Given records Start Marker

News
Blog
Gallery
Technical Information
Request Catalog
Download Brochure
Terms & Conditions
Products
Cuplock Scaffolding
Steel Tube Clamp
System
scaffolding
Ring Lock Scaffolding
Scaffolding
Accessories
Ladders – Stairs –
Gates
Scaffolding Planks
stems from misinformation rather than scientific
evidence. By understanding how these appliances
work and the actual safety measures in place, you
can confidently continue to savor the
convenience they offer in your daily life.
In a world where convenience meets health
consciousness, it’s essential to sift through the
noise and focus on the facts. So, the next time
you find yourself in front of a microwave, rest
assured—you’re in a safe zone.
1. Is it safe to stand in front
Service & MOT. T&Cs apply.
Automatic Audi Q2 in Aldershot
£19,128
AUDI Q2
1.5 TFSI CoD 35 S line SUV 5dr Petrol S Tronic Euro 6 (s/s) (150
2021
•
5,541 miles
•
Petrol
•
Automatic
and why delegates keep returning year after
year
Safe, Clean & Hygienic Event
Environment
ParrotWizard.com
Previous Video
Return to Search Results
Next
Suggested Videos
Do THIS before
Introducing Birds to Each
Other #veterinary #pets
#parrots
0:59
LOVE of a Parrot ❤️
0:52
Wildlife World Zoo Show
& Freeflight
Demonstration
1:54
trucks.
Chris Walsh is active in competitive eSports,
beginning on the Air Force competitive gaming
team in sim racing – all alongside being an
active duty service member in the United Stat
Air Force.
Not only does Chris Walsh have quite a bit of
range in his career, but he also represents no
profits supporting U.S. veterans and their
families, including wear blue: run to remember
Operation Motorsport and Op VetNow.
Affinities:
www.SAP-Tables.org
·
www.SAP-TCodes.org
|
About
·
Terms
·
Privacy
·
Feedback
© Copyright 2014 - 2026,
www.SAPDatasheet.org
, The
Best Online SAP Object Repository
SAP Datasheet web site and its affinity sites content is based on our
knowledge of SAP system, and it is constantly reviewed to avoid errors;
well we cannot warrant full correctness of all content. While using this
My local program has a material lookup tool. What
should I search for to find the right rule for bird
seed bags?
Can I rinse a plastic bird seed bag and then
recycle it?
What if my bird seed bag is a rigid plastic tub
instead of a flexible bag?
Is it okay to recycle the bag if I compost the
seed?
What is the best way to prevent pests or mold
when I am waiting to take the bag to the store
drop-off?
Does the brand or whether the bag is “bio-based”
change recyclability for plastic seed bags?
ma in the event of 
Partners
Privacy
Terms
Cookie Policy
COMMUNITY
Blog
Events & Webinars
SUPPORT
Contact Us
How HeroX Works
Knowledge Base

Given records End Marker

* _Exercise goal_
In the listing above, count the lines that contain "front". Give the number and nothing else.

* _Result of the task_
2